Who am I? This or the other?
Am I one person today and tomorrow another?
Am I both at once? A hypocrite before others,
And before myself a contemptible woebegone weakling?
Or is something within me still like a beaten army,
Fleeing in disorder from victory already achieved?

Who am I? They mock me, these lonely questions of mine,
Whoever I am, Thou knowest, O God, I am thine!

On December 19th 1944, Dietrich Bonhoeffer, in his bleak underground prison in the cellars of the Gestapo headquarters in central Berlin, began to write a Christmas letter to his fiancée, Maria von Wedemeyer. In it he included a poem to be shared with his parents called By the Powers of Good, "which has been running through my head in the last few days". It was to be his final greeting. The last verse goes as follows:

While all the powers of good protect us
Boldly we'll face the future, come what may.
At even and at morn God will befriend us
And never fails to greet us each new day!

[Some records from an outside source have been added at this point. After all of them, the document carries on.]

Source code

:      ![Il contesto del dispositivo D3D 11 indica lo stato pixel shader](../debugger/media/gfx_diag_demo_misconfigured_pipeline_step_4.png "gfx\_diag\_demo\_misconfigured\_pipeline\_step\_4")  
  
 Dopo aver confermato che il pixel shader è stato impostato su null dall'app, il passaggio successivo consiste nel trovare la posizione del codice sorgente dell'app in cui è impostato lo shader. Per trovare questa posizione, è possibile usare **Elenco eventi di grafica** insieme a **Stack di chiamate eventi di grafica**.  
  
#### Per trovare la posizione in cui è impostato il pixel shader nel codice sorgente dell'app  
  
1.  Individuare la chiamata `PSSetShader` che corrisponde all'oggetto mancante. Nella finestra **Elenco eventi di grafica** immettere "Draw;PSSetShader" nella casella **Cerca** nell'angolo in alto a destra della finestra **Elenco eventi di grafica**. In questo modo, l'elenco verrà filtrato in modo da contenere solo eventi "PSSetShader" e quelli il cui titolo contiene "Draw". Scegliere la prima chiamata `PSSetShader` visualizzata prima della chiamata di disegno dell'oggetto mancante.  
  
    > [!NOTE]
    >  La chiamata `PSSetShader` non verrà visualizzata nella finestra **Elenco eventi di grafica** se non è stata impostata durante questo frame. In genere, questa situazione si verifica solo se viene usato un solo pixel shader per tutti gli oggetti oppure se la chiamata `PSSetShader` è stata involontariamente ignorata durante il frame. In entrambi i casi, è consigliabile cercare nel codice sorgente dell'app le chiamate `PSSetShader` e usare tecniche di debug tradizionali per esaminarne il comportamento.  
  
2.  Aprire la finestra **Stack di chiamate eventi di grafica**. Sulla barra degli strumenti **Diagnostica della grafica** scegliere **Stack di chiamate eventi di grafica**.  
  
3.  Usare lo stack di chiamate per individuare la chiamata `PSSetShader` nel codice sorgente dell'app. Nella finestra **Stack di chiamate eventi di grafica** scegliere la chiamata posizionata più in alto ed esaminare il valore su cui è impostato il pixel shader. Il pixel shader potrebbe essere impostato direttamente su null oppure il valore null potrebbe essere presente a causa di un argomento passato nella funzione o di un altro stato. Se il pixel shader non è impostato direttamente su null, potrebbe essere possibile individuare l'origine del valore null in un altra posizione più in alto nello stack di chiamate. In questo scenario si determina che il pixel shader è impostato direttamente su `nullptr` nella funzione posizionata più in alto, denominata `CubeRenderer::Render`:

The sixth Christmas season of the war was a terrifying time of impending overwhelming disaster. In the circumstances, the seven short verses of this poem expressing Bonhoeffer's affirmation of God's enduring and comforting presence have to be seen not as just a conventional expression of escapist pietism, but, rather, a most moving and timely confession of faith. It begins:

The powers of good surround us in wonder,
Comforted and kept beyond all fear,
So I will live with you in these days
And go with you to meet the coming year.

The old year still fills our hearts with terror.
We carry still the burden of these evil days.
O Lord, give our chastened souls your healing
For which you have so gracefully created us.

 

Gratefulness: A Source of Strength

First: Nothing can console us when we lose a beloved person and no one should try. We have to simply bear and survive it. That sounds hard but is in fact a great consolation: When the hole remains unfilled, we remain connected through it. It is wrong to say that God fills the gap, because he keeps it empty and so helps us to sustain our old communion, even through pain. 

Then: The more beautiful and fulfilling our memories, the harder the separation. But gratefulness transforms the agony of memory into a quiet joy. We should avoid burrowing in our memories, just as we do not look at a precious gift continuously. Rather, we should rather save them for special hours, like a hidden treasure of which we are certain. Then a pervading joy and strength will flow from the past.

Understanding Reality

To understand reality is not the same as to know about outward events. It is to perceive the essential nature of things. The best-informed man is not necessarily the wisest. Indeed there is a danger that precisely in the multiplicity of his knowledge he will lose sight of what is essential. But on the other hand, knowledge of an apparently trivial detail quite often makes it possible to see into the depth of things. And so the wise man will seek to acquire the best possible knowledge about events, but always without becoming dependent upon this knowledge. To recognize the significant in the factual is wisdom.